Auf dem Cover bist ja du im Wasser zu sehen, mit einem rosa Rahmen.

Baiba: Ja, genau, ich sitze in diesem schwarzen Wasser und schaue eher depressiv aus, aber dann kommen eben diese rosaroten Wolken und schaffen damit eine neue Ebene. Ich bin zwar noch nicht ganz da angekommen, aber das ganze Album spiegelt diesen Prozess wider. Ich wollte aus den ganzen schweren Sachen in meinem Leben, die mir passiert sind, irgendwie spielerisch rauskommen.
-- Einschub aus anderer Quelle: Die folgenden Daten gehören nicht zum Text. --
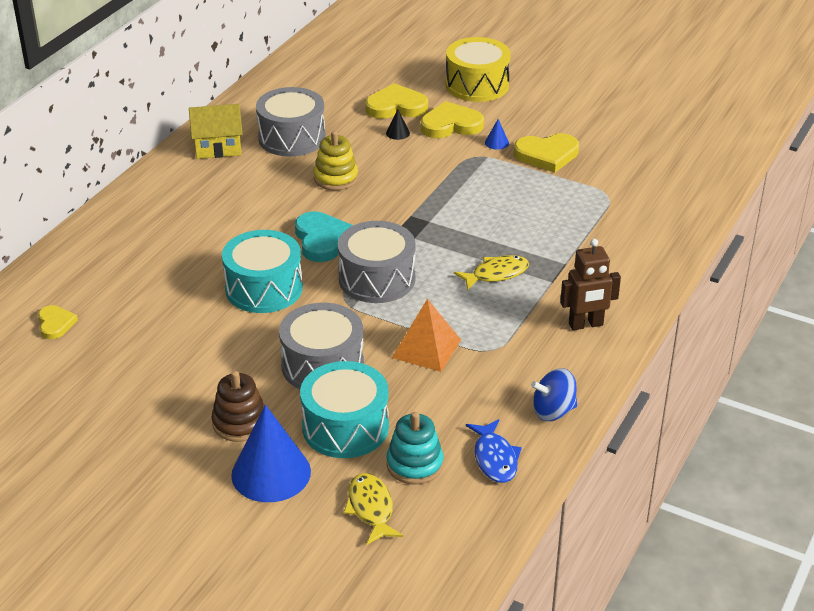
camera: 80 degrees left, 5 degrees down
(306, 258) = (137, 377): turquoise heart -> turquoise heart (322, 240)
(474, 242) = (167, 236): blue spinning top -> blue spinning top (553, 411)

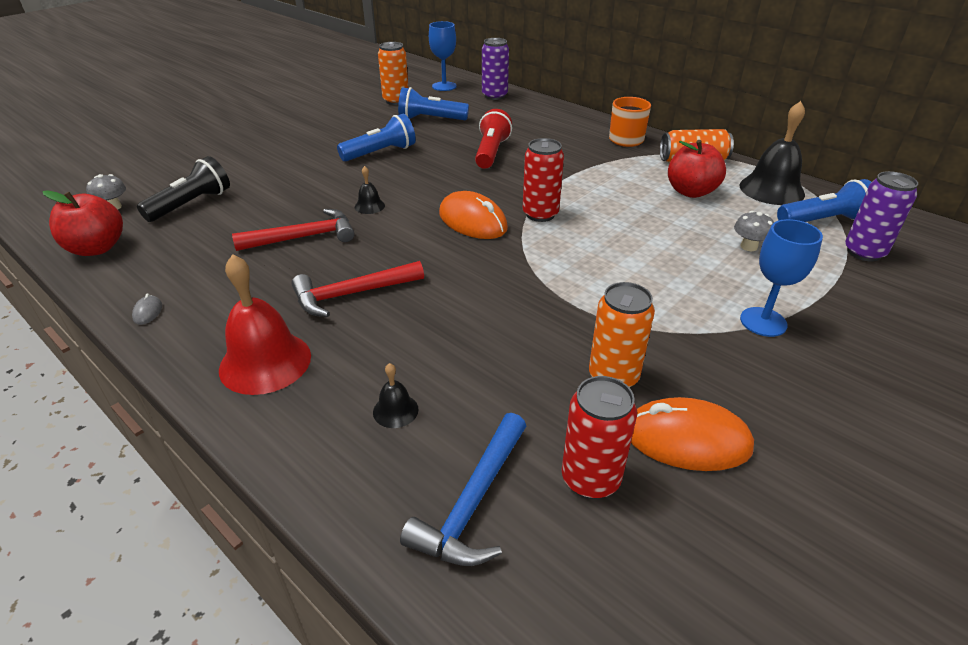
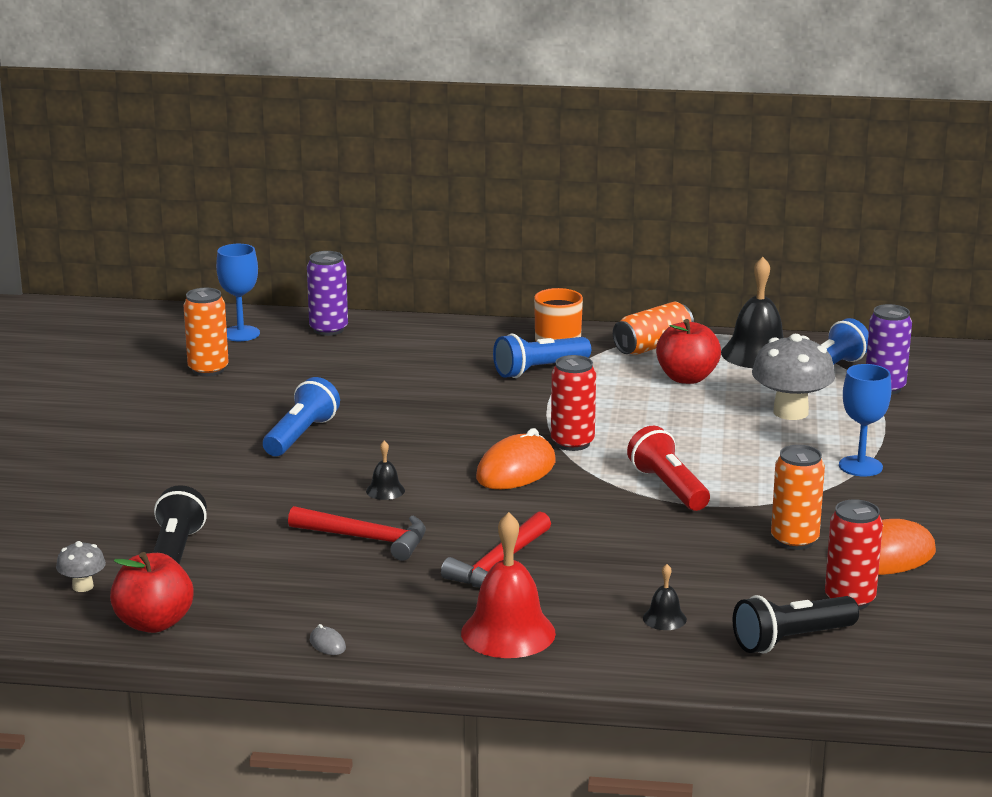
camera: 35 degrees left, 15 degrees down
(304, 237) = (367, 539): red hammer -> red hammer turned 75 degrees clockwise
(431, 119) = (295, 380): blue flashlight -> blue flashlight (539, 370)
(472, 221) = (516, 470): orange mouse -> orange mouse turned 60 degrees counterclockwise
(473, 502) = (791, 640): blue hammer -> black flashlight
(491, 152) = (429, 398): red flashlight -> red flashlight (668, 487)
(748, 246) = (790, 412): grey mushroom -> grey mushroom, size x1.99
Das ist jetzt mein zweites Album, das erste war ganz anders, viel melancholischer, langsamer und trauriger. Mit dem zweiten Album wollte ich – nicht nur aber auch – Spaß haben. Ich wollte den Leuten auch zeigen, dass die gleichen Themen, die gleiche Sehnsucht auch anders ausgedrückt werden kann.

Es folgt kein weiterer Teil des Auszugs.